Semantics of annotations

  • Note that an annotation of a node means that you are inferring that the annotation most likely first evolved in this node. It means that the gene's molecular function, or its involvement in a particular biological process, or its location in a particular component, most likely evolved along the branch of the tree leading to that particular node. Of course, it is possible that the trait evolved before this point but that the supporting data does not allow you to make the annotation. Implications for tree annotation:
    • The function, process or component must have existed in the organism that had the gene. For instance, you should not annotate an ancestral gene present in the common ancestor of all life with the term "nucleus" because that organism did not have a nucleus.


  • We use NOT annotations to denote a functional change during evolution. Annotating a node with a NOT means that an ancestor of the node had a function/process/component annotation that was subsequently first LOST in that node. This lack of an annotation will then be inherited by subsequent descendants.
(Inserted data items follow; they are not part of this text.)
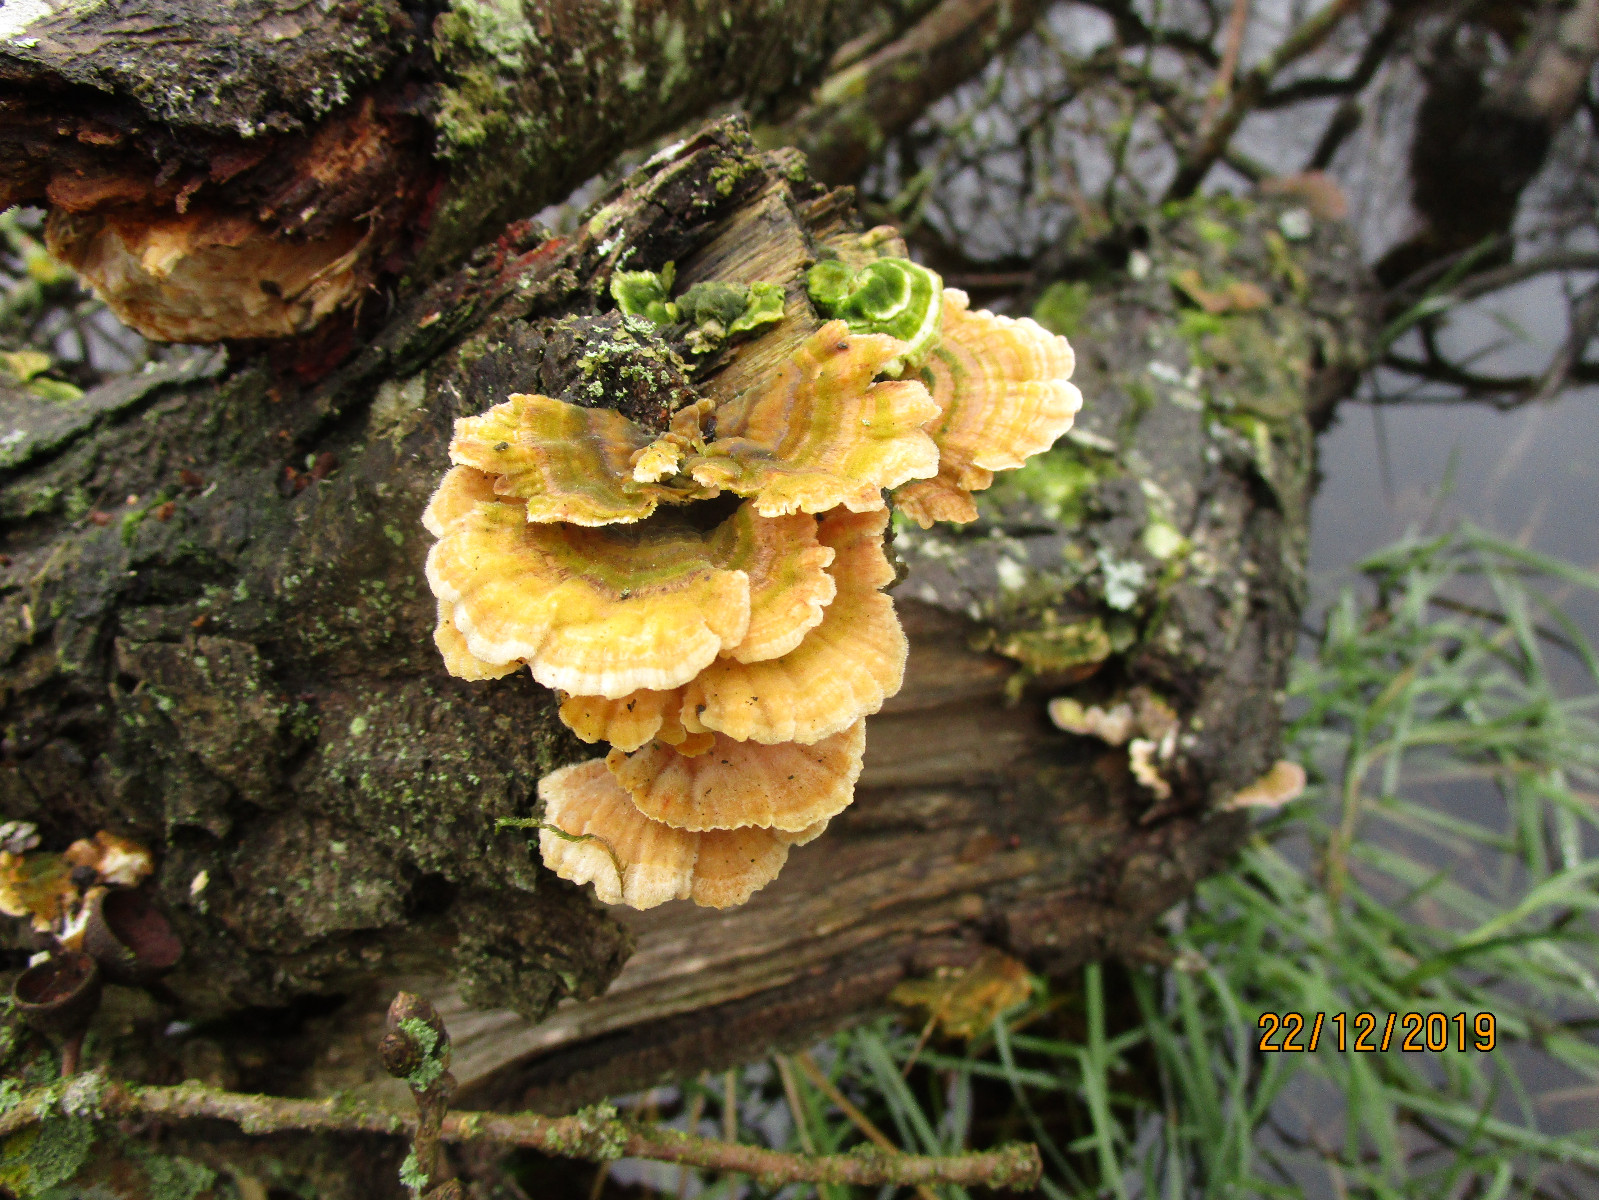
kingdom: Fungi
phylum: Basidiomycota
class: Agaricomycetes
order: Russulales
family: Stereaceae
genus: Stereum
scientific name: Stereum subtomentosum
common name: smuk lædersvamp
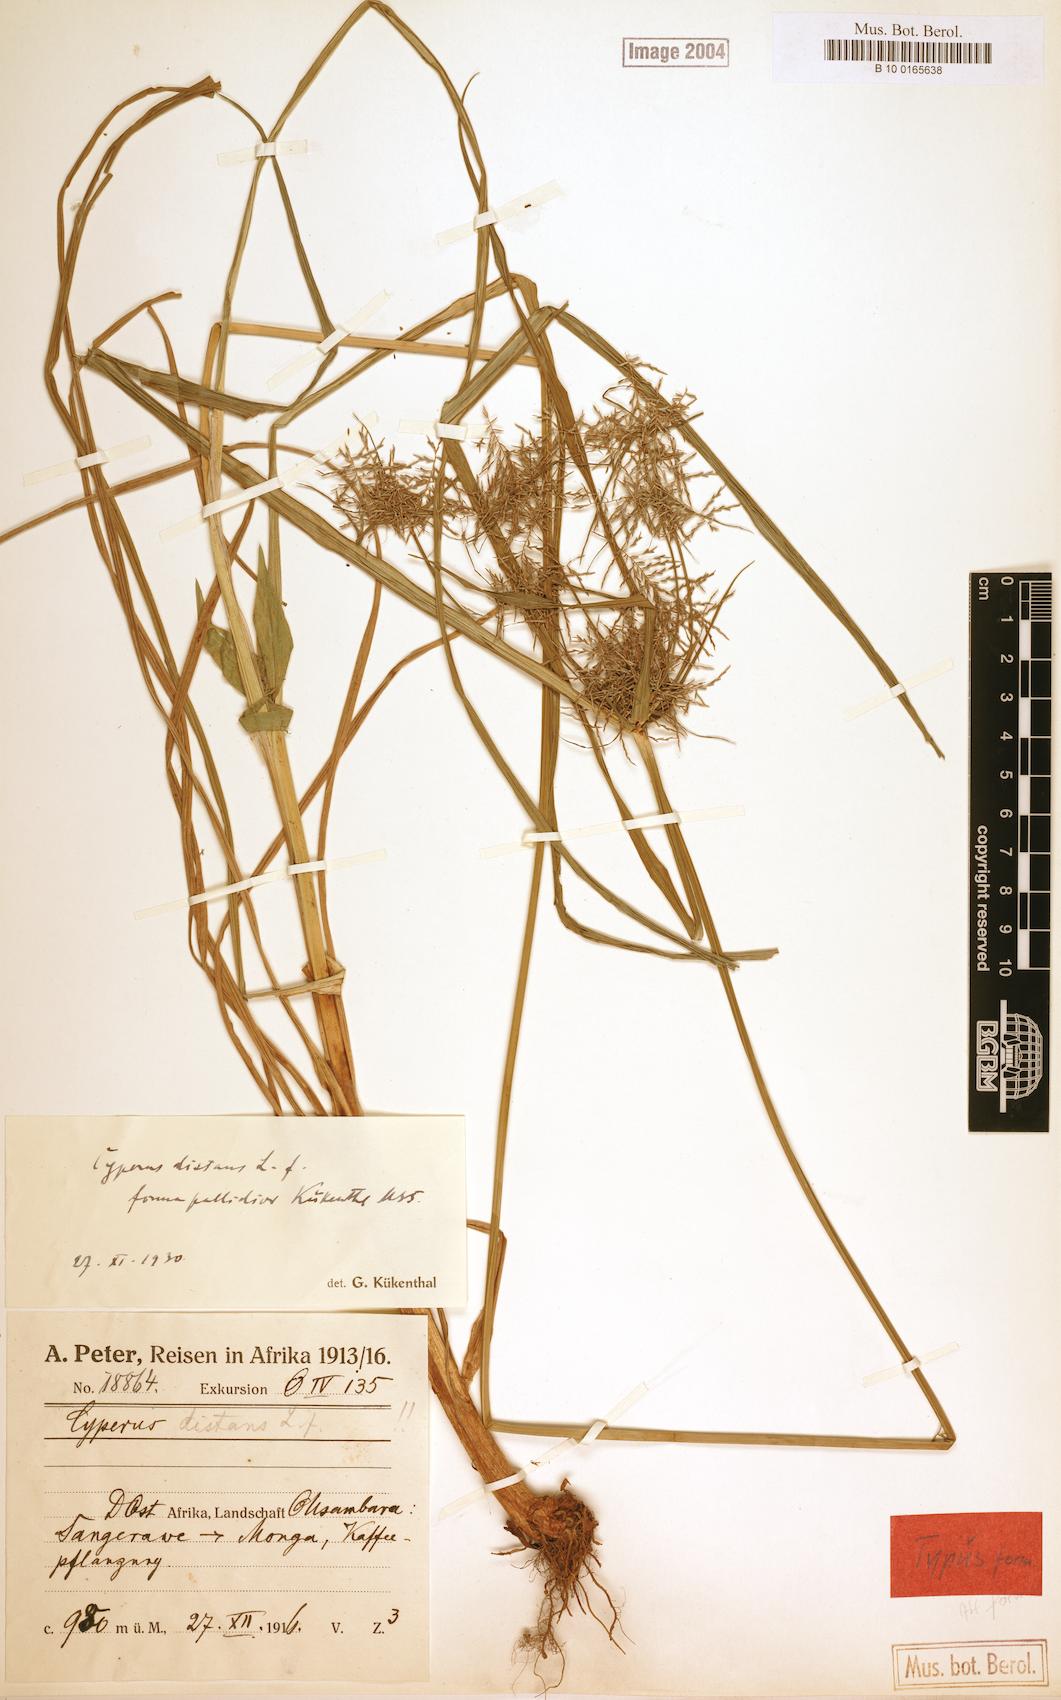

Implications for tree annotation:
    • You will need to first make a positive annotation to an ancestral node, and then make NOT annotations for each descendant of that node that likely lost the annotation.


General guidelines

  • In general, we will annotate to the most specific term possible and propagate as far back as possible, given the ancestral inference.
  • For molecular function and cellular component, address every experimental annotation. For every experimental annotation, either:
    • Use it for a propagation (note that if you already annotated a more specific term, you do not need to use the more general term)
    • Explain in the notes box why you didn't use it
  • For biological process: annotate all appropriate CELLULAR LEVEL PROCESSES. Higher level processes should be annotated only if they do not require extensive work to clarify (i.e. don't read entire papers).
  • Generally easiest to start with Mol. Function, then Cell. Component, then Biol. Process

More detailed guidelines

  • For closely related genes with opposite annotations, look at the papers and see if they are really contradictory, if so, don't propagate. If not, make note of the annotations so they can be addressed later by the specific MOD(s)
  • For something that looks indirect, is there something that looks more direct? (IMP's may be more indirect.) We look for something that could be explaining it and use it if we can.
  • Scoping
    • Use common sense and keep the big picture of the tree and knowledge about the family in mind (eg. LON family: propagation of mito., light strand promoter anti-sense binding annotation to base of euks) ie. we should not always limit ourselves to the bare minimal triangulation. Always include an evidence note when doing so.
    • We can expand the scope of a BP term to reflect that of related MF and/or CC terms. E.G. (LONP1): the MF and CC mitochondrial terms apply to the entire LONP1 euk. clade, so we can apply mitochondrial organization to the entire euk. clade.
    • If a process (e.g. a "p53 dependent apoptotic process") involves a specific target, the scope of an inferred annotation should not extend beyond the phylogenetic distribution of the target.


Term-specific notes

  • Do not propagate GO:0005515 protein binding (will be suppressed from PAINT), GO:0005488 binding, and enzyme binding.
  • We will only propagate children of protein binding when the terms are specific enough to indicate a specific protein family and/or it provides useful biological information to the biologist wanting to learn more about this term ie. that molecular function is related to the biological process(es) that are annotated in this family.
  • We will propagate small molecule binding terms.


Dealing with NOTs

  • NOTs are important: they allow us to capture likely functional changes over evolution so we do not make incorrect homology inferences.
  • You can only make a NOT for positive annotations made to an ancestor, so make the positive annotation first.
  • Every NOT must have an manual note added in the Evidence pane. Add notes below the generic paragraph that pops up.
  • If there is a NOT annotation among the experimental MOD annotations, use the "Inferred from Descendant Sequences" evidence code
  • If there is specific evidence about active site residues (these are not yet automatically identified in PAINT, but will be taken from SwissProt and CDD in the future) that are missing or substituted, use the "Inferred from Missing Residues"
  • If the branch is relatively long (indicating relatively rapid sequence evolution, a potential clue of adaptive evolution), use "Inferred from Rapid Divergence"
  • NOT + rapid divergence = the line will not be in the GAF provided to the MOD but will be retained in the PAINT GAF. This will enable the ability to say "do not propagate" to a particular clade, distinguished from adding an explicit NOT.